Last week, I had a conversation with a middle school student who attends a relatively wealthy public school in New England. She related a story to me about a teacher at her school whom she characterizes as "funny" because of the easygoing and sarcastic tone he takes with his students. A few weeks earlier, a boy in this student's class had made fun of her notebook because she had sketched dresses all over the cover. The teacher had responded to the boy by teasing him "Well, I bet you'd look really good in that dress, Adam." Though her teacher resorted to a transphobic joke that reinforced stereotypical gender norms, the student with whom I was speaking considered it not a non-offensive, well-intentioned effort on the part of the teacher to defend one of his students from harassment.
My immediate response is to think: For every teacher who assumes that no middle-school-aged "boy" would want to wear a dress, there is a student sitting silently in the corner of the room who gets the message that what she/he wants is ridiculous. This scenario works itself out in many ways in classrooms. My conversation with this student connected to my recent thought processes about assumptions teachers often make about students, and the many limitations of our perspectives as educators.
Last week I breezed through a young adult novel called Keeping You a Secret, which, in combination with my week spent around people who do not yet know about my transition, reminded me of how exhausting and devastating it can be to withhold information about one's identity on a daily basis. Keeping You a Secret is a compelling description of the coming-out process of a high school lesbian that captures how emotionally and psychologically taxing it can be to stay silent about an aspect of oneself. The book avoids being a purely "tragic queer" novel while still tackling the many issues encountered by young, queer people who often rely very heavily on the support offered by their families and people in their schools.
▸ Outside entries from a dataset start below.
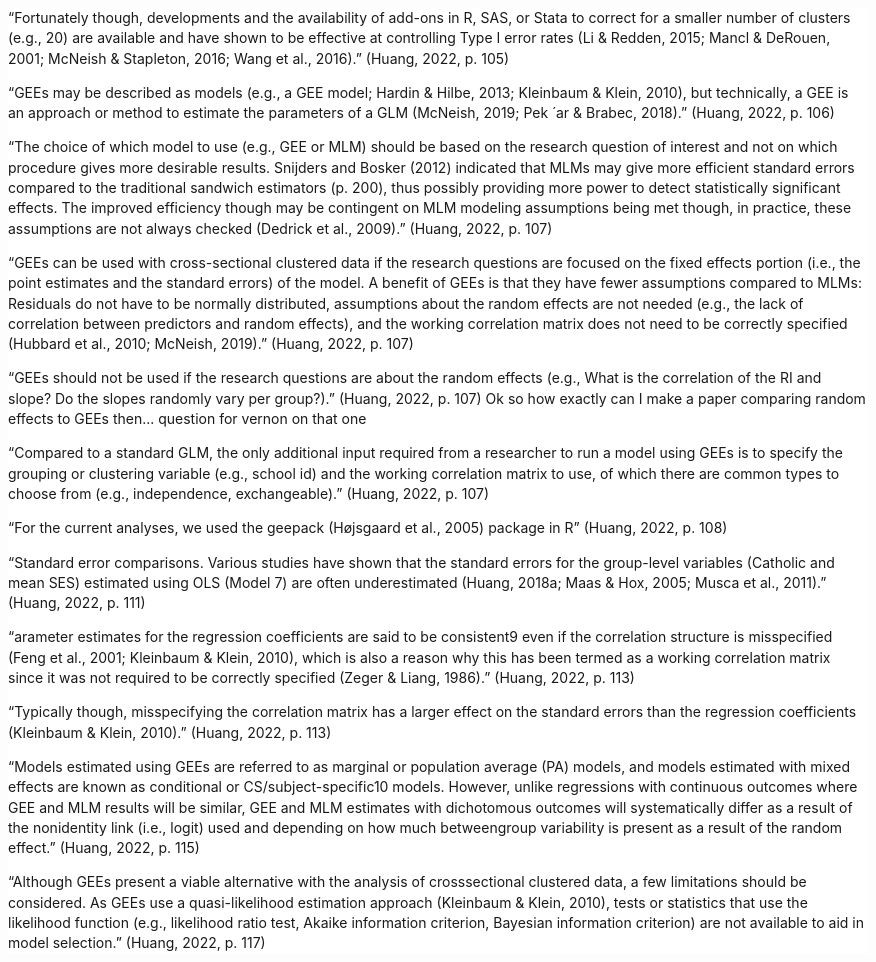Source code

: “Fortunately though, developments and the availability of add-ons in R, SAS, or Stata to correct for a smaller number of clusters (e.g., 20) are available and have shown to be effective at controlling Type I error rates (Li & Redden, 2015; Mancl & DeRouen, 2001; McNeish & Stapleton, 2016; Wang et al., 2016).” (Huang, 2022, p. 105)

“GEEs may be described as models (e.g., a GEE model; Hardin & Hilbe, 2013; Kleinbaum & Klein, 2010), but technically, a GEE is an approach or method to estimate the parameters of a GLM (McNeish, 2019; Pek ́ ar & Brabec, 2018).” (Huang, 2022, p. 106)

“The choice of which model to use (e.g., GEE or MLM) should be based on the research question of interest and not on which procedure gives more desirable results. Snijders and Bosker (2012) indicated that MLMs may give more efficient standard errors compared to the traditional sandwich estimators (p. 200), thus possibly providing more power to detect statistically significant effects. The improved efficiency though may be contingent on MLM modeling assumptions being met though, in practice, these assumptions are not always checked (Dedrick et al., 2009).” (Huang, 2022, p. 107)

“GEEs can be used with cross-sectional clustered data if the research questions are focused on the fixed effects portion (i.e., the point estimates and the standard errors) of the model. A benefit of GEEs is that they have fewer assumptions compared to MLMs: Residuals do not have to be normally distributed, assumptions about the random effects are not needed (e.g., the lack of correlation between predictors and random effects), and the working correlation matrix does not need to be correctly specified (Hubbard et al., 2010; McNeish, 2019).” (Huang, 2022, p. 107)

“GEEs should not be used if the research questions are about the random effects (e.g., What is the correlation of the RI and slope? Do the slopes randomly vary per group?).” (Huang, 2022, p. 107) Ok so how exactly can I make a paper comparing random effects to GEEs then... question for vernon on that one

“Compared to a standard GLM, the only additional input required from a researcher to run a model using GEEs is to specify the grouping or clustering variable (e.g., school id) and the working correlation matrix to use, of which there are common types to choose from (e.g., independence, exchangeable).” (Huang, 2022, p. 107)

“For the current analyses, we used the geepack (Højsgaard et al., 2005) package in R” (Huang, 2022, p. 108)

“Standard error comparisons. Various studies have shown that the standard errors for the group-level variables (Catholic and mean SES) estimated using OLS (Model 7) are often underestimated (Huang, 2018a; Maas & Hox, 2005; Musca et al., 2011).” (Huang, 2022, p. 111)

“arameter estimates for the regression coefficients are said to be consistent9 even if the correlation structure is misspecified (Feng et al., 2001; Kleinbaum & Klein, 2010), which is also a reason why this has been termed as a working correlation matrix since it was not required to be correctly specified (Zeger & Liang, 1986).” (Huang, 2022, p. 113)

“Typically though, misspecifying the correlation matrix has a larger effect on the standard errors than the regression coefficients (Kleinbaum & Klein, 2010).” (Huang, 2022, p. 113)

“Models estimated using GEEs are referred to as marginal or population average (PA) models, and models estimated with mixed effects are known as conditional or CS/subject-specific10 models. However, unlike regressions with continuous outcomes where GEE and MLM results will be similar, GEE and MLM estimates with dichotomous outcomes will systematically differ as a result of the nonidentity link (i.e., logit) used and depending on how much betweengroup variability is present as a result of the random effect.” (Huang, 2022, p. 115)

“Although GEEs present a viable alternative with the analysis of crosssectional clustered data, a few limitations should be considered. As GEEs use a quasi-likelihood estimation approach (Kleinbaum & Klein, 2010), tests or statistics that use the likelihood function (e.g., likelihood ratio test, Akaike information criterion, Bayesian information criterion) are not available to aid in model selection.” (Huang, 2022, p. 117)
Gender- and sexuality-proscriptive interactions among teachers and students, such as the one that the middle school student told me about last week, happen all the time in public schools. I imagine most teachers often don't even realize the weight our words can carry in these conversations. As an educator, I'm learning that it is crucial to keep in mind that I don't really know what's going on in students' minds or lives. It is my professional obligation to try to avoid making assumptions about what students may or may not be going through, because it is very possible that nobody knows except for they themselves. Anything I say and do as an educator could affect my students, whether I realize it or not – so, no matter what my intentions are as a social-justice-minded or radical educator, it is my responsibility to continually examine my own assumptions and internal biases to ensure that I am not unknowingly taking them out on any of my students.
Along this line of thought, I've recently started to re-evaluate some of my own negative assumptions about straight male sexualities and the ways my personal biases could potentially have the effect of "closing down" conversation and discussion in my classroom. This reflection process was sparked by an incident last week when I saw several teachers at my school separate two eighth grade students, a boy and a girl, who were kissing during our semi-annual trip to Prospect Park in Brooklyn. The act unsettled me with its undertone of sexual policing, and I found the "white teachers, Black students" racial dynamic of the interaction deeply problematic.
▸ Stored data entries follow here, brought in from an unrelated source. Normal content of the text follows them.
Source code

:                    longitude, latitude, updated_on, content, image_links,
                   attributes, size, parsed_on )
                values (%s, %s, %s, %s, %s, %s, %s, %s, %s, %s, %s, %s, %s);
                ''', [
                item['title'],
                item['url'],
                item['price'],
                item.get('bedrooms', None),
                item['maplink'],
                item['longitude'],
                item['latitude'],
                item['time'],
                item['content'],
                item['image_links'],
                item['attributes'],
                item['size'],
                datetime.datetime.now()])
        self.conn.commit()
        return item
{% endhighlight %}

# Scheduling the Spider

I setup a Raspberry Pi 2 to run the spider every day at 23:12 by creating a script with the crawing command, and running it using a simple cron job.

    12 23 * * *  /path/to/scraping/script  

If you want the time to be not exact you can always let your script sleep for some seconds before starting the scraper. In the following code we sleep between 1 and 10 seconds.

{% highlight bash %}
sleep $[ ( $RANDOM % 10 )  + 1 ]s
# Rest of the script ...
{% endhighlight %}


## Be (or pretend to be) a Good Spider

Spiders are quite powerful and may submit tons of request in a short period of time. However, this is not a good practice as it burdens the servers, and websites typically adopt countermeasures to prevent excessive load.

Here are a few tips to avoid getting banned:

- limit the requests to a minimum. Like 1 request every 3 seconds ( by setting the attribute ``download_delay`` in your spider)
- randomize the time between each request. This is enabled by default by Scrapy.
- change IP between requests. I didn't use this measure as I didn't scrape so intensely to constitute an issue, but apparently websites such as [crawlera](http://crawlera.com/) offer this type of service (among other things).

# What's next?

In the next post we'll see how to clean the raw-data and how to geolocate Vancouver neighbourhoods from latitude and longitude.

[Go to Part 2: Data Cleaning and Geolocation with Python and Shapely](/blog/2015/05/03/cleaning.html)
This prompted me to think about my positioning in my classroom, as a white Yale graduate teaching mostly students of color in a Title I school. If I exude discomfort with or disdain for straight male sexualities, even without intending to, what effects could that have on dialogue in my classroom? For a specific example, what effects could that have on discourse about oppression and the many stereotypes and stigmas confronted by straight men of color?
While many LGBT people and LGBT youth face challenges that many straight individuals do not (which is a questionable generalization), the last thing I want to do as an aspiring social justice educator is shut down avenues of conversation and intellectual thought about the challenges and pressures my students – straight or gay, male or female or trans - face. I'm only just beginning to understand that to open dialogue in a radical way and encourage critical thought in my classroom, I must constantly reassess the limits of my own perspectives about sexuality, gender, and the many facets of my students' identities.